WHAT YOU WILL DO »
Count the lines in the records below that contain the word "than" and reply with the number alone.

Entries drawn from a collection »
=== Begin Enclosure ===

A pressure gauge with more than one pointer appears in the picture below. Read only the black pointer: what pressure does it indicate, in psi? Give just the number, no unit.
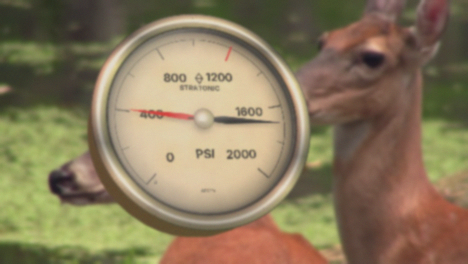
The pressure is 1700
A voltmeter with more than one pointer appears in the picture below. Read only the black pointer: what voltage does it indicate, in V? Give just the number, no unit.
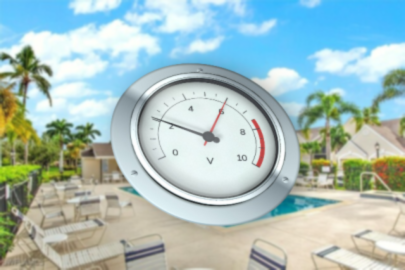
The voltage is 2
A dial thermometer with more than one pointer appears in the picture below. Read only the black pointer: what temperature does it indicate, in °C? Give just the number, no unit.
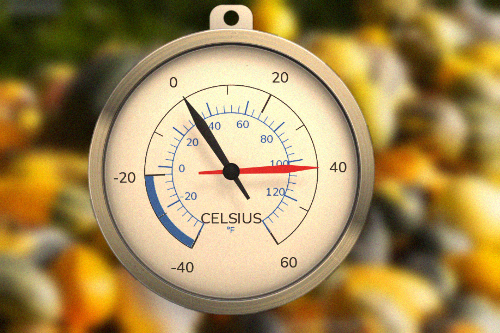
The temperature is 0
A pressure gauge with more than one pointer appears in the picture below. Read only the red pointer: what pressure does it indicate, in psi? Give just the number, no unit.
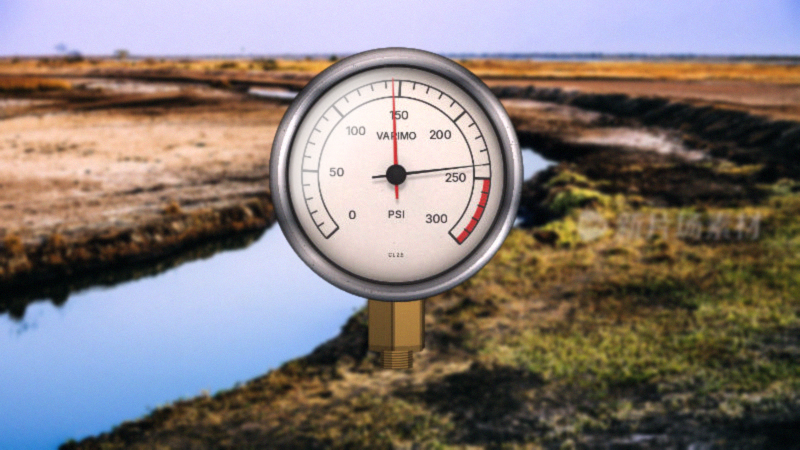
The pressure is 145
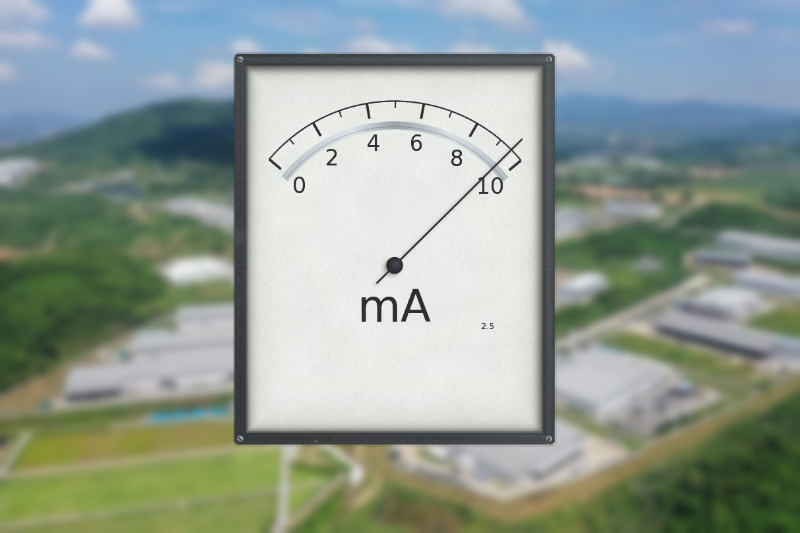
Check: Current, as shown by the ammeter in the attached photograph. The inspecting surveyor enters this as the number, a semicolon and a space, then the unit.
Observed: 9.5; mA
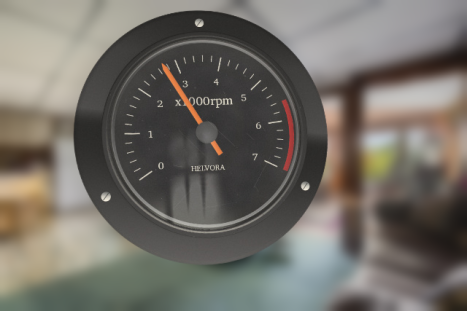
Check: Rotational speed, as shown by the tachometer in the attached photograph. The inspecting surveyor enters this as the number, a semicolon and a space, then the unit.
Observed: 2700; rpm
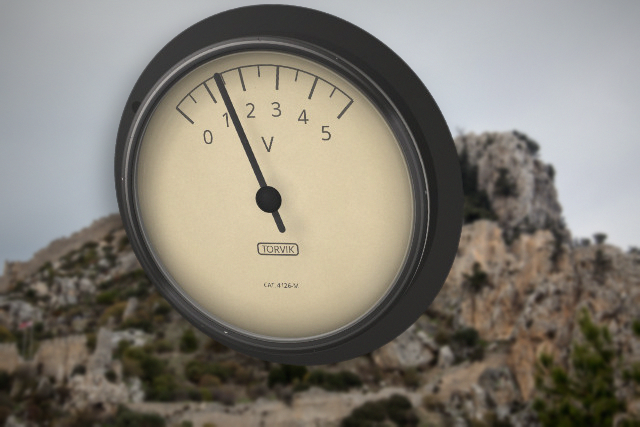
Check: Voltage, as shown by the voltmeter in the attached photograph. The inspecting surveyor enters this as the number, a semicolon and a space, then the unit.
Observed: 1.5; V
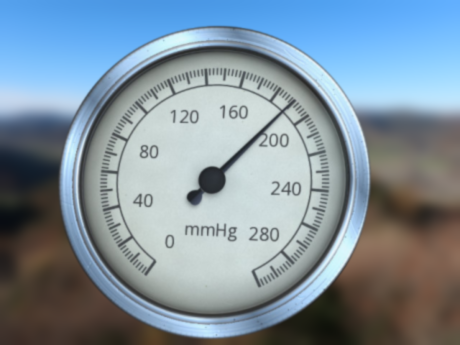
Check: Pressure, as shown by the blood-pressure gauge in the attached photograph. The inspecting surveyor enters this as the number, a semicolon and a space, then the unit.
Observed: 190; mmHg
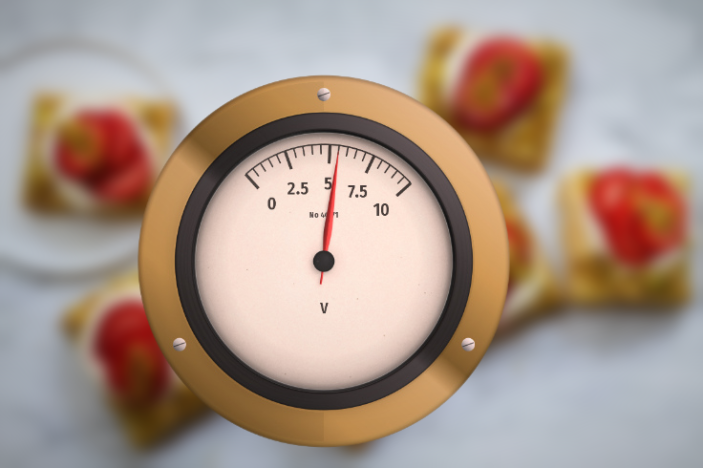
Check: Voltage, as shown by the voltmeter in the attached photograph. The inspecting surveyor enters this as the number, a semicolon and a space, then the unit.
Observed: 5.5; V
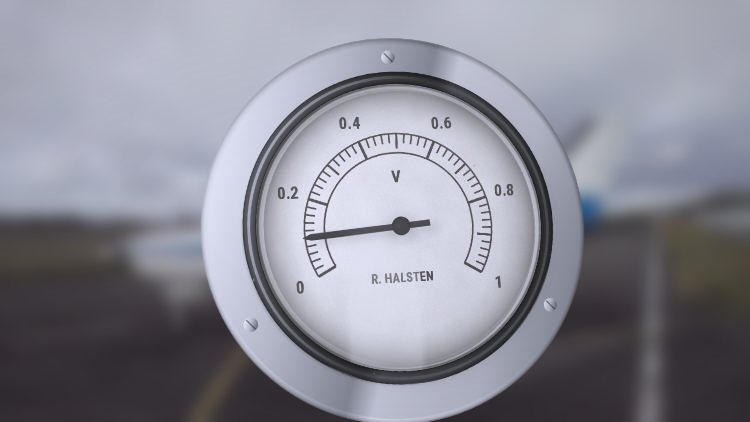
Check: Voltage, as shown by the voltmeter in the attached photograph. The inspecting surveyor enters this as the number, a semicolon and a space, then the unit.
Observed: 0.1; V
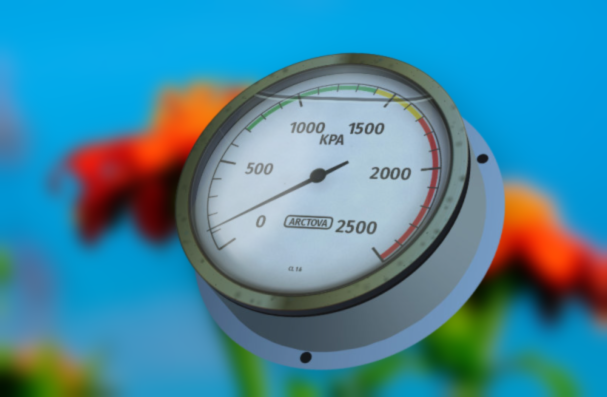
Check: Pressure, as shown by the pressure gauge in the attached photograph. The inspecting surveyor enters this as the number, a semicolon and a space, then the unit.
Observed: 100; kPa
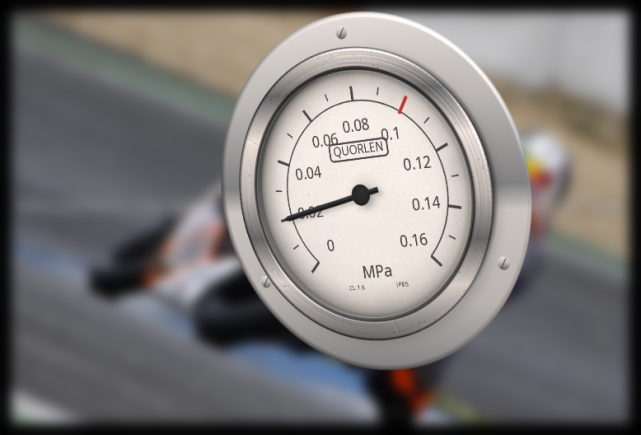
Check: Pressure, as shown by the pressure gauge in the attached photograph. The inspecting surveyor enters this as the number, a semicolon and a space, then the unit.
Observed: 0.02; MPa
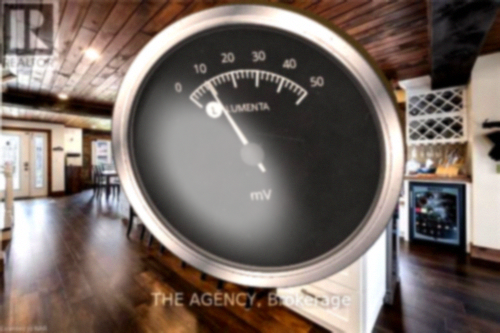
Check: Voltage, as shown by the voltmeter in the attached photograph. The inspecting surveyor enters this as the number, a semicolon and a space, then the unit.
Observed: 10; mV
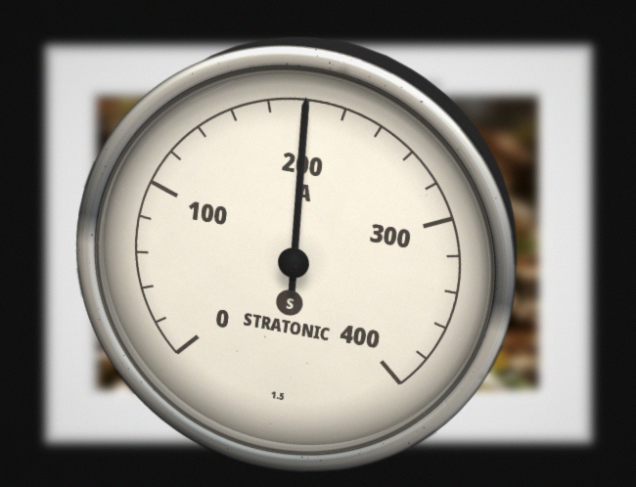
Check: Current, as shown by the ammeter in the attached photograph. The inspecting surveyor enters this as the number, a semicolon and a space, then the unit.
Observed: 200; A
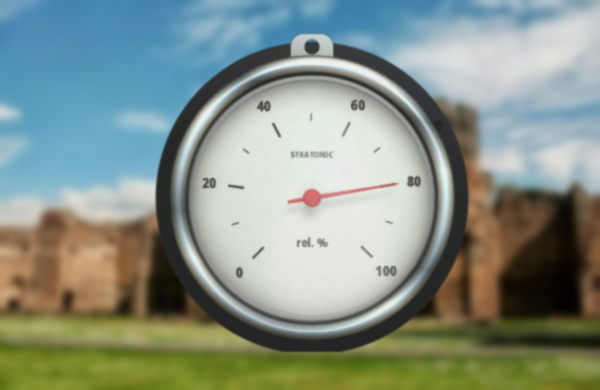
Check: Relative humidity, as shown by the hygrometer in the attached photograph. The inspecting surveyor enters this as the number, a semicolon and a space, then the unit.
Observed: 80; %
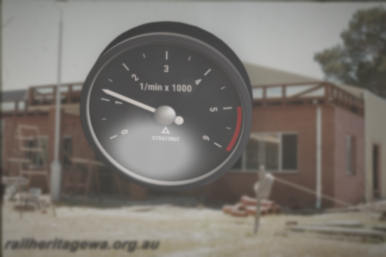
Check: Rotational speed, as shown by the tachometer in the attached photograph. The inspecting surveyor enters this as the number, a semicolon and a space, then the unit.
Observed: 1250; rpm
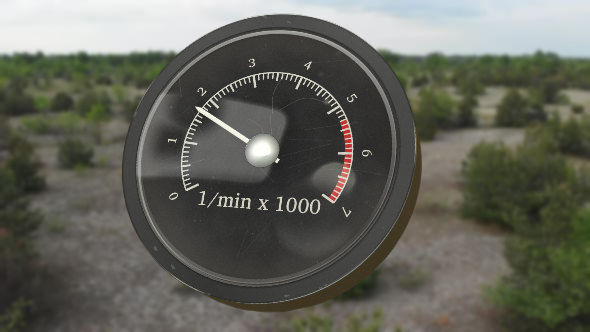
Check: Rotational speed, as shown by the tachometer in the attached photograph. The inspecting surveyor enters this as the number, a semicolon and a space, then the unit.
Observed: 1700; rpm
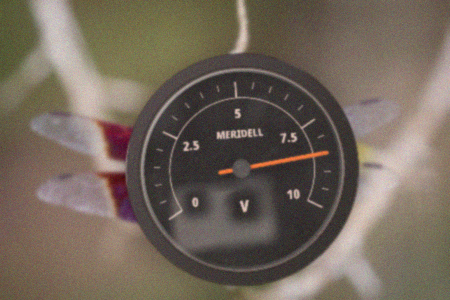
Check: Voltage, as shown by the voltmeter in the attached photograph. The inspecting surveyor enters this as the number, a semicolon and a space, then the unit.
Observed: 8.5; V
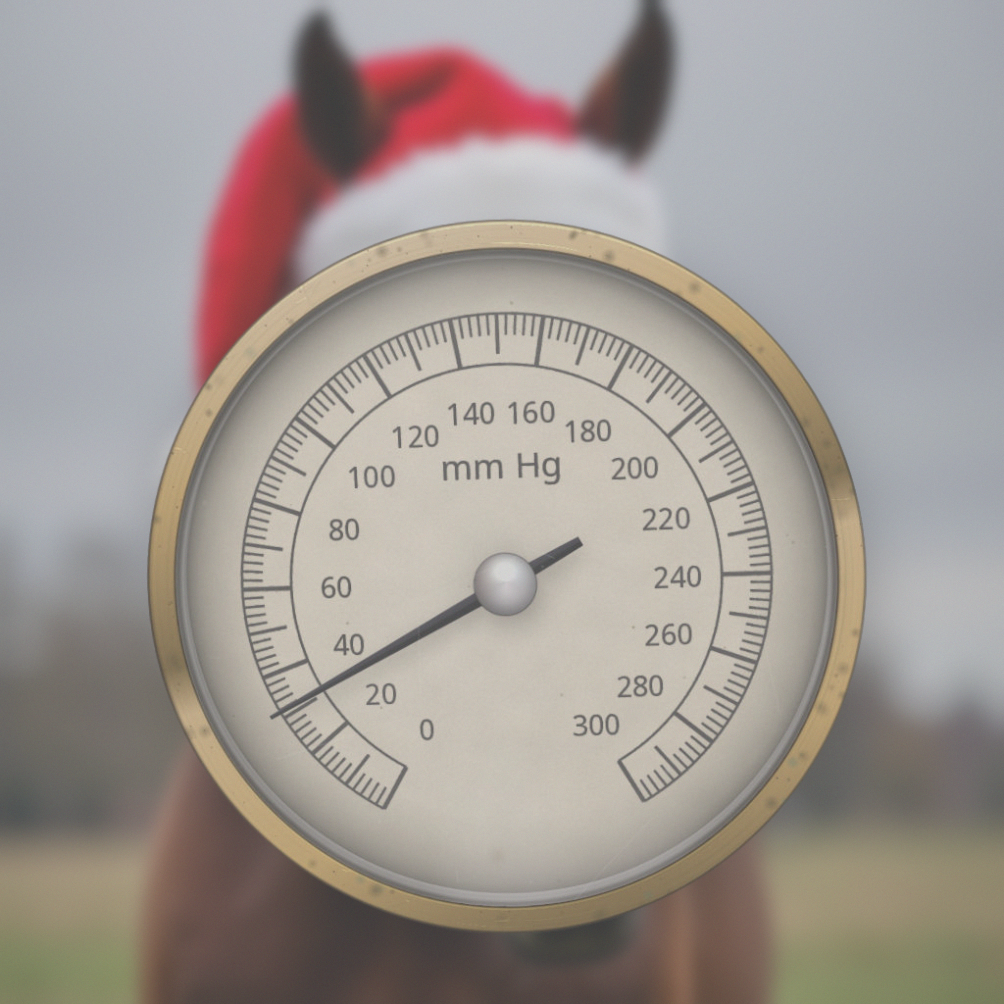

=== End Enclosure ===

REPLY »
4